■ Task description ■
In the data below, which lines hold the word "Detail"? Copy them.

[Collected data]
◇ ◇ ◇ ◇ ◇ ◇ ◇

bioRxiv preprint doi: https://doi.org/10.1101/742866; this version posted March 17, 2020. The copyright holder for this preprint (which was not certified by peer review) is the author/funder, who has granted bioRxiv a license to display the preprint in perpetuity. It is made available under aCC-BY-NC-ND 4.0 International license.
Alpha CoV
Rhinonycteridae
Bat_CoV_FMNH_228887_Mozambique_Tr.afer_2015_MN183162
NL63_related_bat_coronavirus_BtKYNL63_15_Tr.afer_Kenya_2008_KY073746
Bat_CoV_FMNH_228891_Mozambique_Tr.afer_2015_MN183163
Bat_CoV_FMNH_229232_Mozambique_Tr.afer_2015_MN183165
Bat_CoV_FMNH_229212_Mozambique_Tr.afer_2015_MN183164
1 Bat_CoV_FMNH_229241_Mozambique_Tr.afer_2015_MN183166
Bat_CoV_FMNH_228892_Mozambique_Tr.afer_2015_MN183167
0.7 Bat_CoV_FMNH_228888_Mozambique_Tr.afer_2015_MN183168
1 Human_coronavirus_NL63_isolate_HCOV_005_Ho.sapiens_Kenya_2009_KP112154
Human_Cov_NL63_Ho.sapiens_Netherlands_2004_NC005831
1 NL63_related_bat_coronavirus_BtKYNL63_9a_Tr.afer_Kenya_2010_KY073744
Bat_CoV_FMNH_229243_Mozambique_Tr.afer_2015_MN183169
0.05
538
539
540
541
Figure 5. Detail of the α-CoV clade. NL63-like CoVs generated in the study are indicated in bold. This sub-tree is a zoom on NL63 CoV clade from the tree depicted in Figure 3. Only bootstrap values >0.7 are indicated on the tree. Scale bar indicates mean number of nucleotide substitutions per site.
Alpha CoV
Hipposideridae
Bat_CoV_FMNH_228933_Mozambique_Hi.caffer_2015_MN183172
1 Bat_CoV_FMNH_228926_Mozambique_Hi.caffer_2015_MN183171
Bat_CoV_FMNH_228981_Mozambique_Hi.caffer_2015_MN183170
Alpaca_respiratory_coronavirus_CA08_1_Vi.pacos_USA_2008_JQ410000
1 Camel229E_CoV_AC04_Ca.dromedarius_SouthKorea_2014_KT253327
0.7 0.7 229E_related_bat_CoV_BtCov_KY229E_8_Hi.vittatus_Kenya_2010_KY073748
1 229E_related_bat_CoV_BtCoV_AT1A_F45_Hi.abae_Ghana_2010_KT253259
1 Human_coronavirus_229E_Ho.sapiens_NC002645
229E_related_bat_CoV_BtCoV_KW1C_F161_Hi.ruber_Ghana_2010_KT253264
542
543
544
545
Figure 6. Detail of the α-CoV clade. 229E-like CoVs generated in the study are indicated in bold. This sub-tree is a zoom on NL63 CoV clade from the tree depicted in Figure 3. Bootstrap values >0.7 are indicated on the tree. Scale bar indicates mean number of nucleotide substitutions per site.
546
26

◇ ◇ ◇ ◇ ◇ ◇ ◇

■ Answer box ■
Figure 5. Detail of the α-CoV clade. NL63-like CoVs generated in the study are indicated in bold. This sub-tree is a zoom on NL63 CoV clade from the tree depicted in Figure 3. Only bootstrap values >0.7 are indicated on the tree. Scale bar indicates mean number of nucleotide substitutions per site.
Figure 6. Detail of the α-CoV clade. 229E-like CoVs generated in the study are indicated in bold. This sub-tree is a zoom on NL63 CoV clade from the tree depicted in Figure 3. Bootstrap values >0.7 are indicated on the tree. Scale bar indicates mean number of nucleotide substitutions per site.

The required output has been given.